I agree with Deacon Greg who says that Deacons would be great here to use as ministers of the sacrament. My thought is perhaps even a new clerical position intentionally called “chaplain” that could administer anointing of the sick and the Eucharist only–a bet a lot of Catholic doctors would sign up.

It’s an important position. I remember when I worked in Calvary Hospital as a volunteer with pastoral care, all people really wanted was someone to talk to and someone who could pray with them in their dark moments. It would have been great to have some kind of ritual that we could have done together on a regular basis at a moment’s notice or to be able to administer the anointing of the sick. I’m sure it’s a question that will come up at the med school with me often. It’s going to take the laity to really speak up about this.

So what are you waiting for? Start writing your letters to the local bishop or to the USCCB.

Memento Mori


At every cemetery’s entrance, Fr Pat Keleher tells me, these words are inscribed: Memento Mori (Remember the Dead). Today I went with the good Father over to the medical school for their Memorial Service for those who donated their bodies to the Human Gross Anatomy Lab.
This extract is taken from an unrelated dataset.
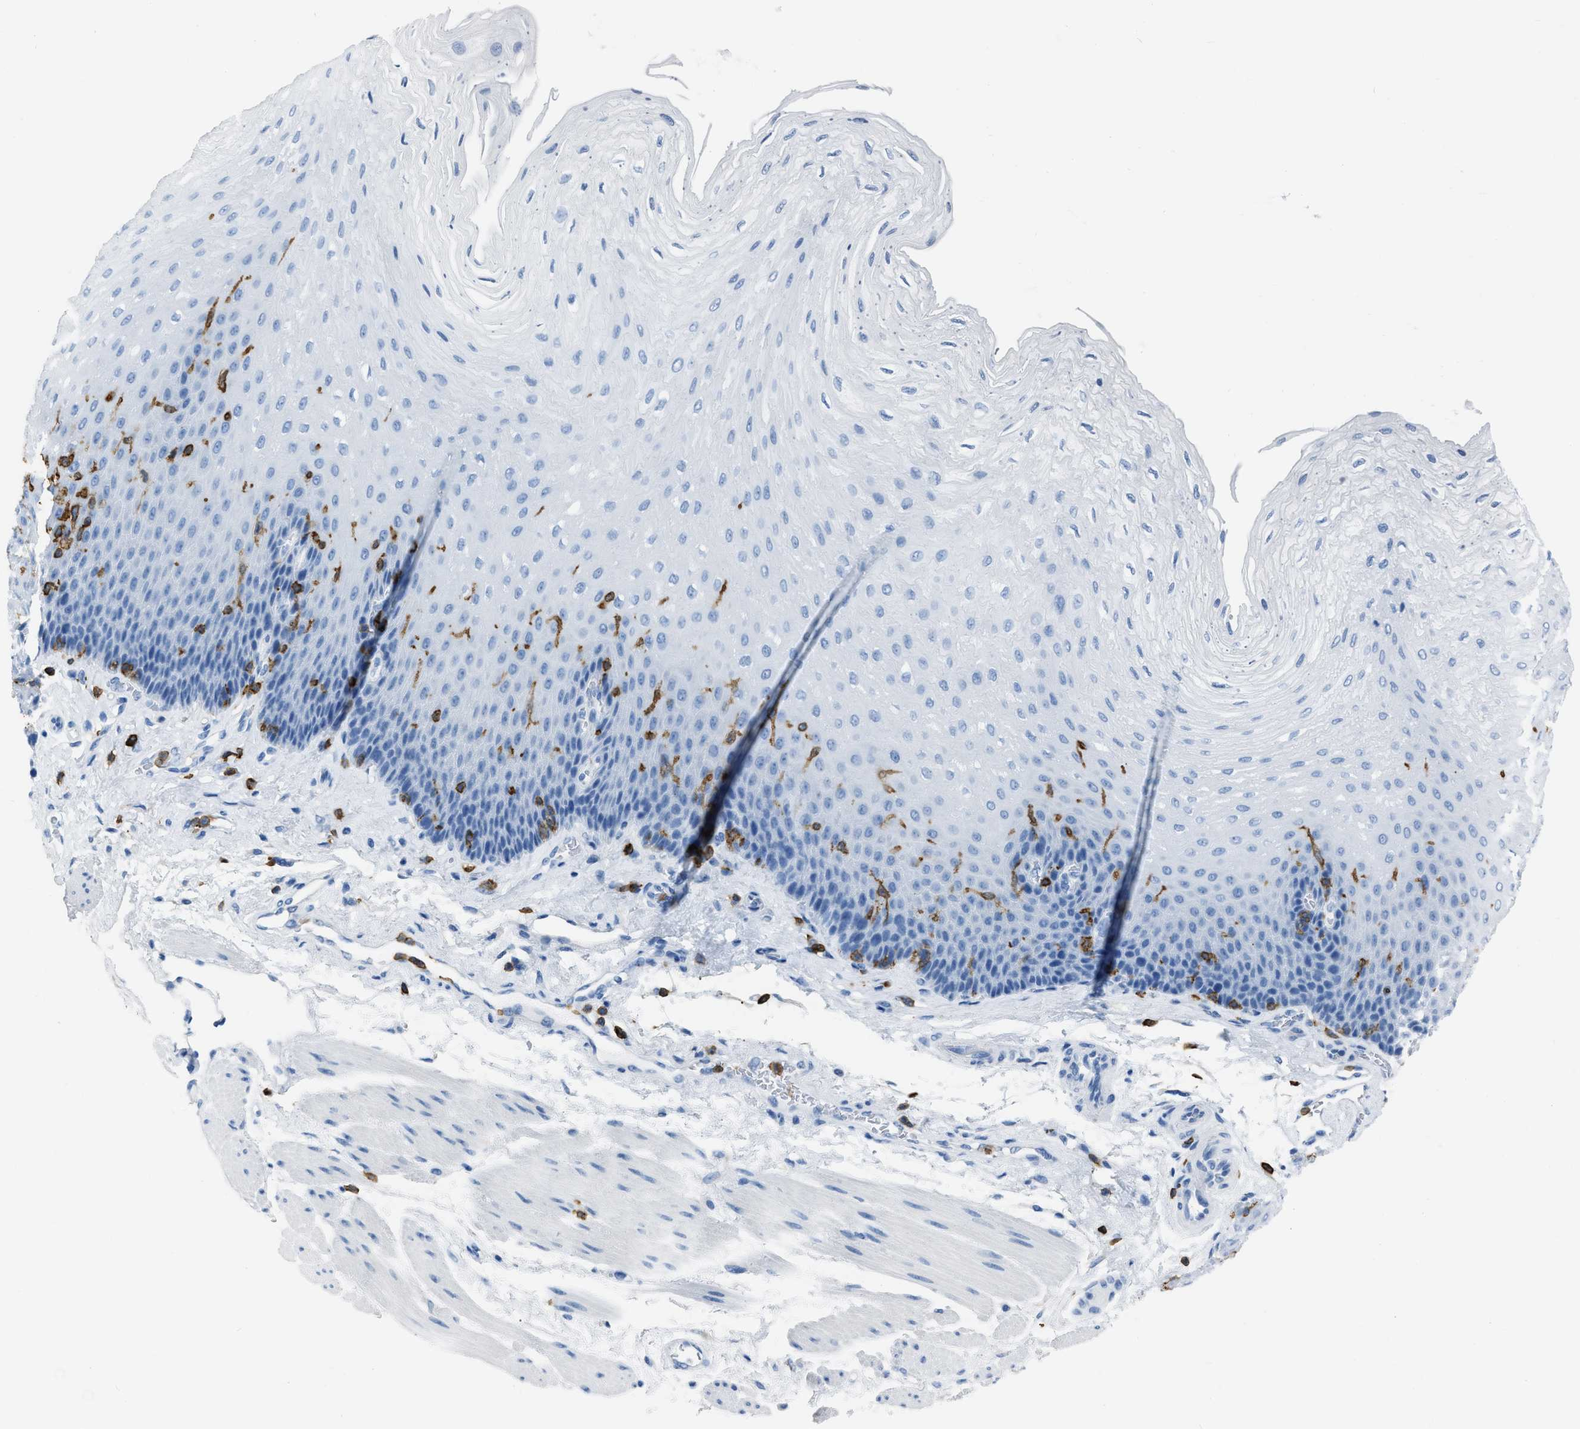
{"staining": {"intensity": "negative", "quantity": "none", "location": "none"}, "tissue": "esophagus", "cell_type": "Squamous epithelial cells", "image_type": "normal", "snomed": [{"axis": "morphology", "description": "Normal tissue, NOS"}, {"axis": "topography", "description": "Esophagus"}], "caption": "The photomicrograph shows no significant staining in squamous epithelial cells of esophagus.", "gene": "LSP1", "patient": {"sex": "female", "age": 72}}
Indeed it was a moving day filled with an outpouring of gratitude for these people who have allowed these students access to their bodies, so that they might better understand and learn about the intricacies of the human body.

Books and models just don’t tell the whole story when it comes to the human body. Being able to see a touch and probe an actual human body allows these students to gain not just hands on experience with the body but to examine and see how disease effects the body as well.

An anonymous letter from one student said it perfectly: “The gift of these bodies makes Human Gross Anatomy truly ‘human.'”

I’ve never really thought about this type of gift before, but it truly is one of the more altruistic things one can do. The overwhelming sentiment of the day was that these people had this type of altruism in mind. The letters read by students from family members expressed that very clearly. Their generosity went well beyond, heck, it even literally transcends the grave, avoiding it altogether. Truly death could not hold their gift of self, a gift that might transmit life to another.

I decided to be a donor of my organs some time ago, but now I think I have been inspired enough to consider the good I can do beyond this life with my old bag o’ bones.

Besides, it’s not going to be of any use to me once I return home to God.

Next semester I plan to volunteer at the lab as someone who assists the students when they get queasy or uneasy or even come to the realization that they’re not cut out for medicine. As a minister to medical students it provides me with an opportunity to help them get in touch with their own existential questions, which undoubtedly will come up when time is spent amongst the dead.

Pray for these students today and pray for those who help them be the best doctors they can be.

For even death cannot hold back our desire to give life. And in gross anatomy labs around the country, we see a place where “death delights in helping the living.”